The Chief Justice was of opinion that the justice of the case did not require it to be sent to another jury.  There were two points on which this application was made to the Court.  1st. Misdirection, and 2d. Irregularity.  As to the Port Regulations he should not touch upon them, as they had no thing at all to do with the case, - the 13 Geo. 4, No. 6, enacted that every master should deliver a due report of the crew, lading and marks, and what portion was intended for exportation, as far as such particulars may be known, that applied to the cargo as well as to the Stores, the qualifying words were introduced to prevent parties being taken advantage of through error.  The question in this case was whether the report made by defendant was falsely made, he knowing that it was so.  It was clear that there was no attempt to smuggle or any overt act to land them contrary to the act; if so that would have been a guilty knowledge, but here the error was discovered by information afforded by defendant.  The jury had or had not a question of fact to determine, if they had a right to determine they might have considered the evidence furnished by defendant enough for them to have drawn the conclusion which they have done.

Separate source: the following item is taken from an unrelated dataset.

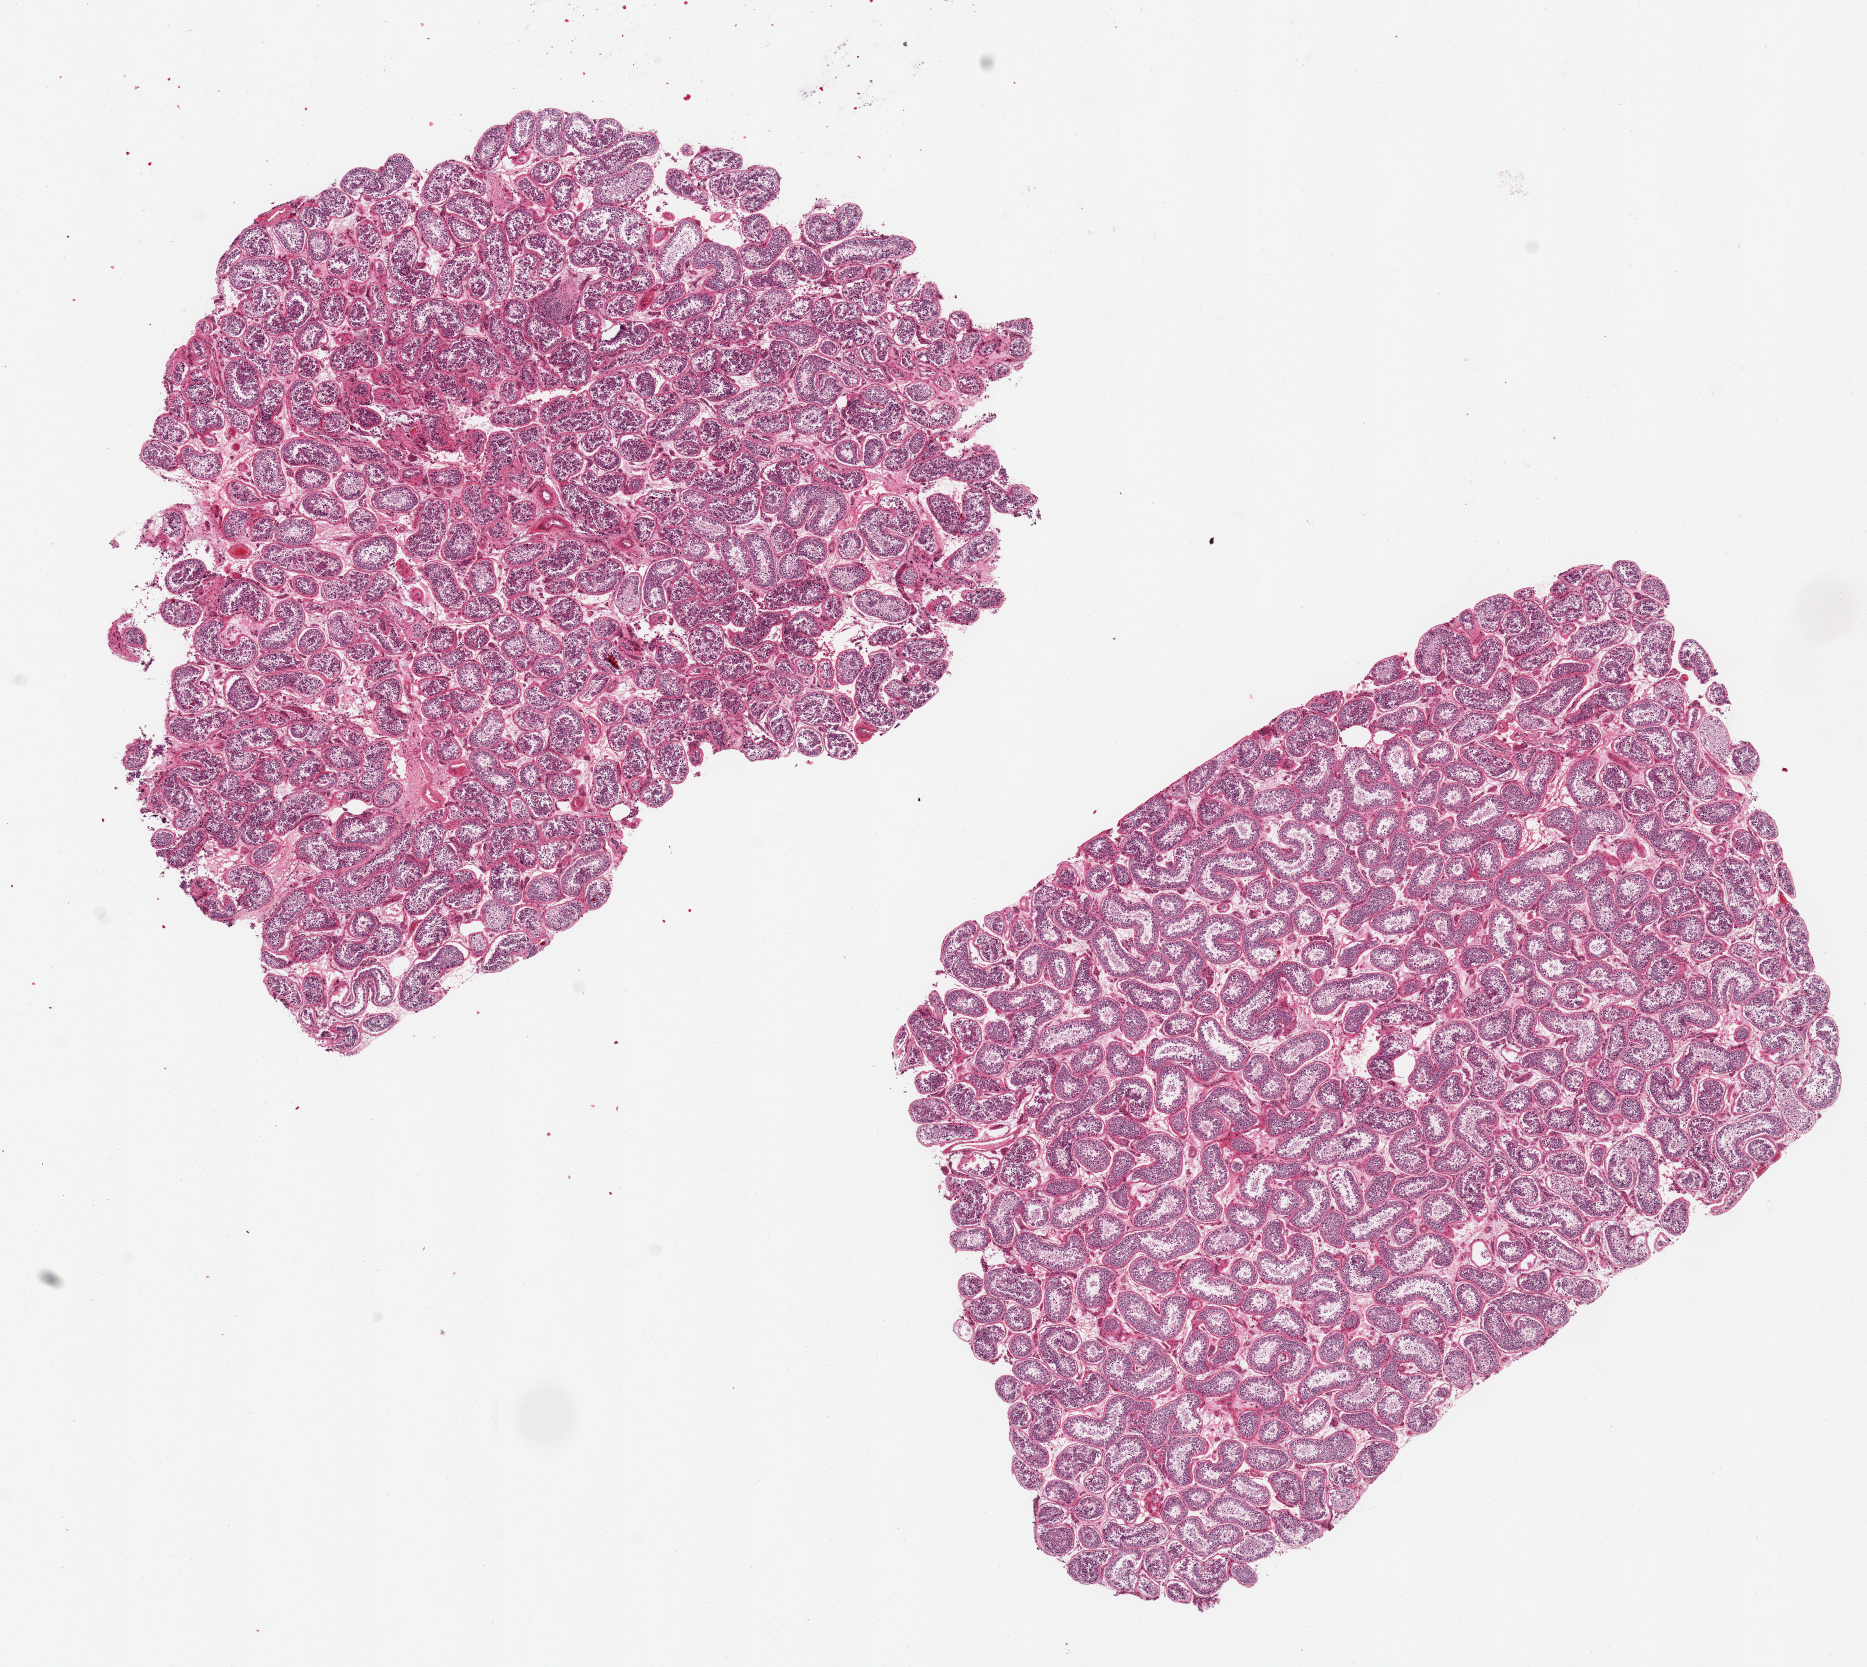
Digitized hematoxylin and eosin (H&E)-stained section, whole scanned area (about 14.8 x 13.2 mm) shown as a low-resolution overview; PAXgene-fixed, paraffin-embedded tissue; target tissue: testis; tissue donor sample.
• review note (as recorded): 2 ~7.5x5.5mm aliquots. Mature spermatozoa are evident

Judge Burton arrived as the same conclusion, - The Jury were judges of the facts, and he would always lean against disturbing a verdict of a Jury.  It was unconstitutional, except in cases where manifest injustice had been done.  If the facts were sufficient to warrant the conclusion which they had arrived at, he would not disturb the verdict.  The Jury had a due regard to their obligation.  If they acted wrong, the public would soon be dissatisfied with them.  If not, it would stand for ever.  He wished Juries to know that their verdicts should never be tampered with.  At least he publicly pledged himself that he should not do so. -  As to negligence in making the report, there were presumptions on both sides, and it was the province of a Jury to decide.  Motion refused.

 

Notes

[1 ] See also Australian, 5 July 1833. On customs duties, see also Attorney General v. Green, 1833; Attorney General v. Dwyer, 1833.

The Australian reported on 18 November 1833 that Dowling J had tried a man for burglary, who was acquitted.  Dowling thought he was guilty on the facts, and recommended he be taken from assigned service and sent to a road gang.  This outraged the Australian.